ダークディケイドが踏み込んだ瞬間、夜の倉庫街に張りついていた空気そのものが捻じれた。
ただ速いんじゃない。
重い。
それも、ただ鍛えた肉体の重さじゃなく、いくつもの異物を無理やり束ねて一撃へ押し固めたような、不自然で、だからこそ質の悪い重さだった。
俺はコンプリートフォーム21のまま、その最初の拳を受けた。
受けた瞬間に分かった。
ディケイドの機動に似た踏み込みの中へ、別の“力”が幾つも重なっている。
筋力を押し上げるもの。
衝撃を増幅するもの。
おそらくは感知や反応の類まで混ざっている。
オール・フォー・ワンの流儀そのものだ。
奪い、重ね、都合のいいところだけを繋ぎ合わせて、自分だけの怪物を作る。
「だったら――」
俺は一度その衝撃を受け流し、大きく後ろへ跳んだ。
距離を切ったその一瞬でケータッチ21へ指を走らせる。
今必要なのは、真正面から押し返すだけの力じゃない。
混ざったものを見抜き、ほどき、中和する答えだ。
『BUILD!KAMEN RIDE!GENIUS FORM!』
桃色の歴史がほどけ、その上へ六十本のボトルの叡智を束ねた装甲が重なる。
ビルド・ジーニアスフォーム。
胸の奥で回り始めた複合演算の感覚と共に、視界へ走る世界の輪郭が一段だけ鮮明になった。

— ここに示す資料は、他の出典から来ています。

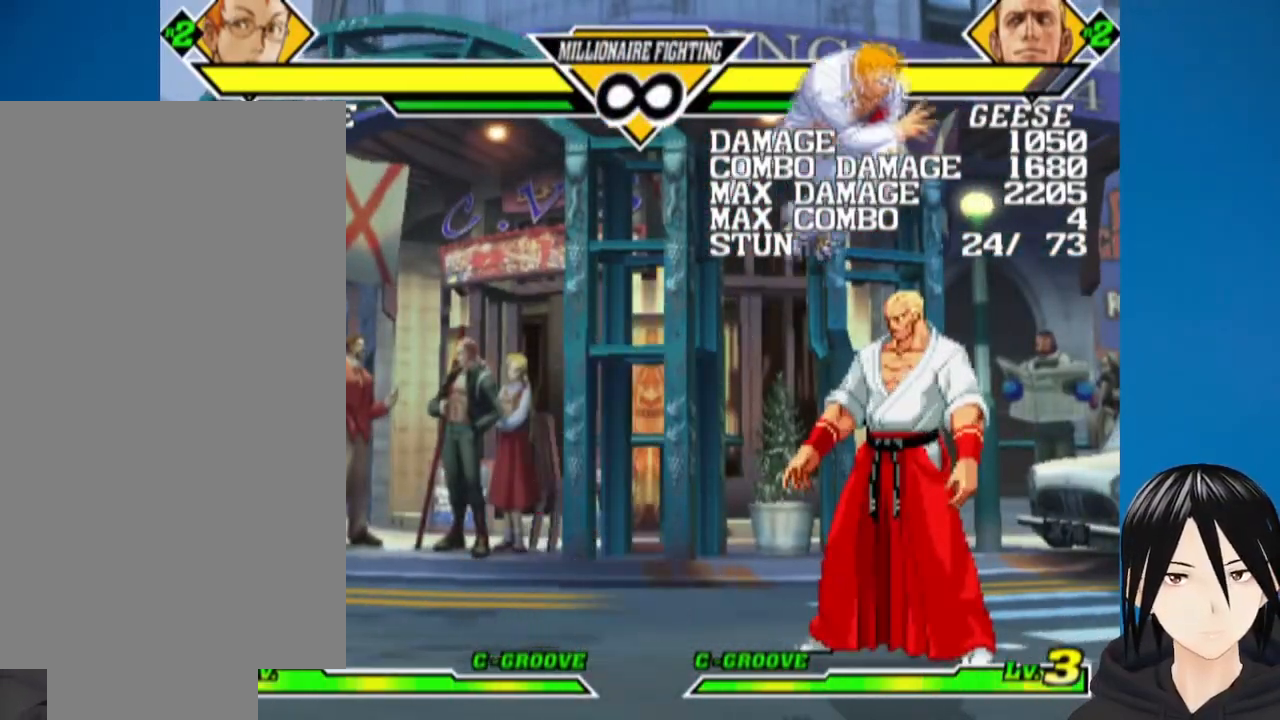
{"buttons": ["DPAD_LEFT"], "left_stick": "center", "right_stick": "center", "events": [[100, "DPAD_LEFT", "down"]]}
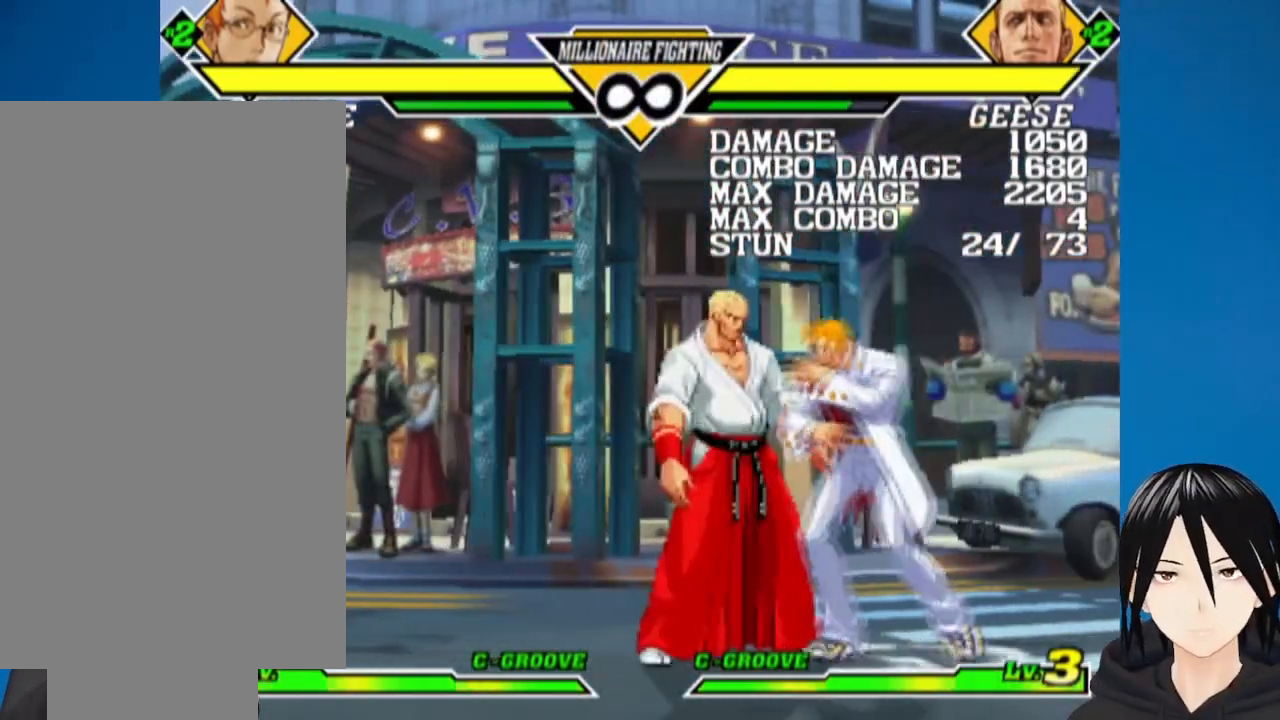
{"buttons": ["DPAD_UP", "DPAD_LEFT"], "left_stick": "center", "right_stick": "center", "events": [[17, "DPAD_DOWN", "down"], [100, "R1", "down"], [250, "DPAD_DOWN", "up"], [267, "R1", "up"], [317, "DPAD_UP", "down"]]}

ダークディケイドの周囲で渦巻く力の流れが、今度は形を持って見える。
継ぎ接ぎだ。
しかも、継ぎ接ぎであることを隠す気すらない。
「寄せ集めなら、分解して答えを出すまでだ」
俺がそう吐き捨てた直後、横合いから青い銃声が夜を裂く。
海東は最初から迷っていなかった。
ネオディエンドライバーの銃口をダークディケイドへ向けたまま、わずかに口元だけで笑う。
「趣味の悪い玩具を見せられたんだ。せめて綺麗に片づけたいね」
カードが装填される。
海東の指先は、こういう時ほど妙に優雅だ。
だから余計に、その怒りが冷たく見える。
『WIZARD!KAMEN RIDE!SORCERER!』
黄金の魔法使いが、海東の前へ召喚される。
ソーサラー。
金色の外装が月光を鈍く跳ね返し、手にしたディースハルバードが不吉なまでに静かに揺れた。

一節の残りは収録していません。